Question 3: Is Regulatory Convergence Enough?

But even if mutual recognition based on regulatory convergence were possible, securities regulation is just one facet of investor protection. Investor protection also requires securities regulators with expansive enforcement and investigative powers, adequate resources, and the will to use these powers and resources. And investor protection must protect the private rights of shareholders to seek redress when they are defrauded.

So my third and final question is, even if regulatory convergence proceeds to the point where US and EU securities regulations are essentially identical, will significant differences in enforcement remain that would in turn create opportunities for regulatory arbitrage? In other words, is regulatory convergence enough of a basis for mutual recognition? Does mutual recognition not also require enforcement convergence, to ensure that investor protection standards are equal on both sides of the Atlantic?
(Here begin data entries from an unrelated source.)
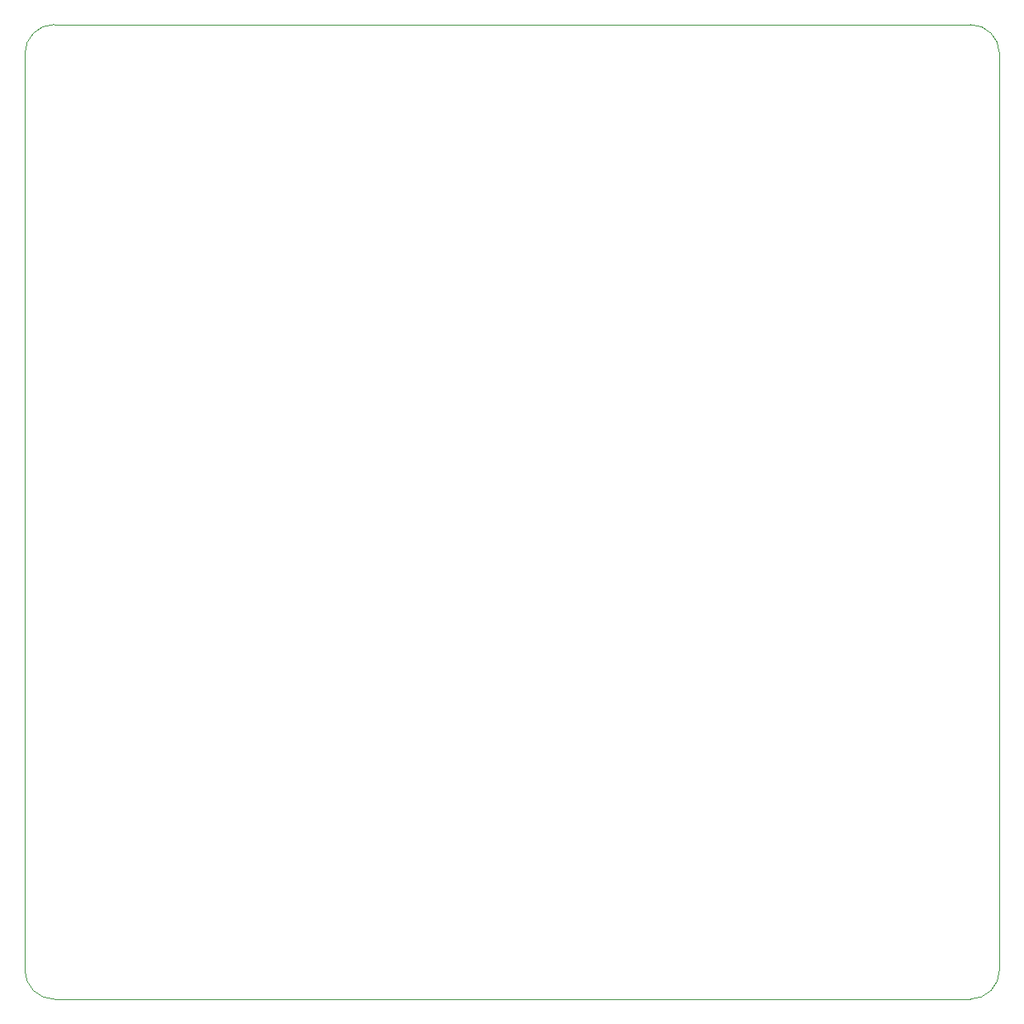
<source format=gm1>
G04 #@! TF.GenerationSoftware,KiCad,Pcbnew,7.0.10*
G04 #@! TF.CreationDate,2024-02-17T15:34:17+01:00*
G04 #@! TF.ProjectId,minigame,6d696e69-6761-46d6-952e-6b696361645f,1.0*
G04 #@! TF.SameCoordinates,Original*
G04 #@! TF.FileFunction,Profile,NP*
%FSLAX46Y46*%
G04 Gerber Fmt 4.6, Leading zero omitted, Abs format (unit mm)*
G04 Created by KiCad (PCBNEW 7.0.10) date 2024-02-17 15:34:17*
%MOMM*%
%LPD*%
G01*
G04 APERTURE LIST*
G04 #@! TA.AperFunction,Profile*
%ADD10C,0.100000*%
G04 #@! TD*
G04 APERTURE END LIST*
D10*
X181693380Y-150379980D02*
G75*
G03*
X184693380Y-147380003I20J2999980D01*
G01*
X184693380Y-53378448D02*
X184693380Y-147380003D01*
X84686397Y-147380003D02*
G75*
G03*
X87686418Y-150380003I3000003J3D01*
G01*
X84686418Y-147380003D02*
X84686418Y-53378448D01*
X181693380Y-150380003D02*
X87686418Y-150380003D01*
X87686418Y-50378448D02*
G75*
G03*
X84686418Y-53378448I2J-3000002D01*
G01*
X184693352Y-53378448D02*
G75*
G03*
X181693380Y-50378448I-2999952J48D01*
G01*
X87686418Y-50378448D02*
X181693380Y-50378448D01*
M02*

</source>
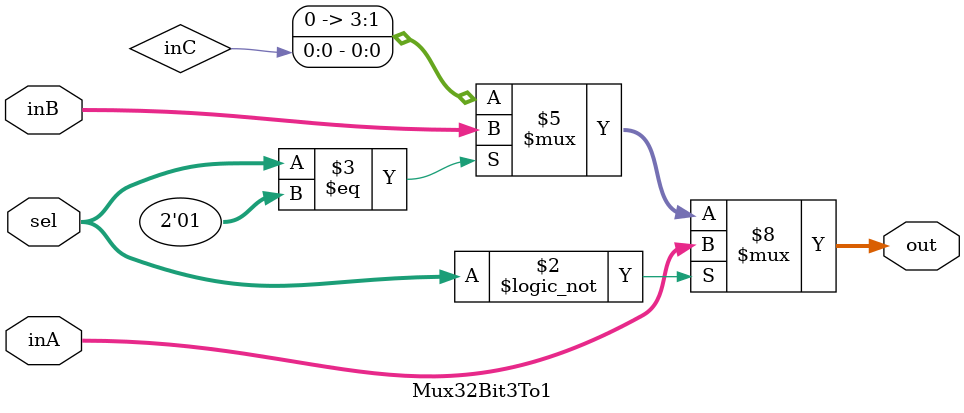
<source format=v>
`timescale 1ns / 1ps


module Mux32Bit3To1(out, inA, inB, sel);

    output reg [3:0] out;
    
    input [3:0] inA;
    input [3:0] inB;

    input [1:0] sel;

    always @(*) begin
    if(sel==0)begin
        out <= inA;
    end
    else if( sel ==1)begin
        out <= inB;
    end
    else begin
        out <= inC;
    end
        
end


endmodule

</source>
These questions help frame the philosophical debate surrounding facilitating cross border securities activity - a debate that remains unresolved. Yet, even though the debate remains unresolved, the Dialogue has nonetheless been an unmitigated success, and I would like to share with you just a few examples of that success.

Through the Dialogue, we have been able to identify the potential conflicts between the Sarbanes-Oxley Act and foreign law that could have made compliance by foreign market participants difficult, if not impossible, and we have been able to make accommodations consistent with the spirit and intent of the Sarbanes-Oxley Act and that did not place foreign market participants in the position of having to choose which laws to abide by or violate.

Through the Dialogue, we have charted a roadmap that sets clears milestones for the potential elimination of the reconciliation requirement for foreign companies listed in the United States that prepare their financial statements using IFRS. Through the Dialogue, we have come to an understanding as to the most sensible regime to apply to credit rating agencies. And through the Dialogue, we are modernizing the thresholds that apply to deregistration with the SEC as a public company, so that the thresholds reflect the markets of the 21th century and make it possible for companies to exit the public markets if their circumstances so warrant. And this is the short list.

Most importantly, through the Dialogue we have devised a method of engagement and have forged relationships that allow us to identify issues, discuss our concerns, and deliberate our options. The Dialogue ensures that our regulatory decisions are informed by events and actions elsewhere, and increases the likelihood of converged regulatory responses. Its continued success will inure to the benefit of transatlantic securities activity and to the investors that allocate their capital in the transatlantic space.

Thank you for your time and attention.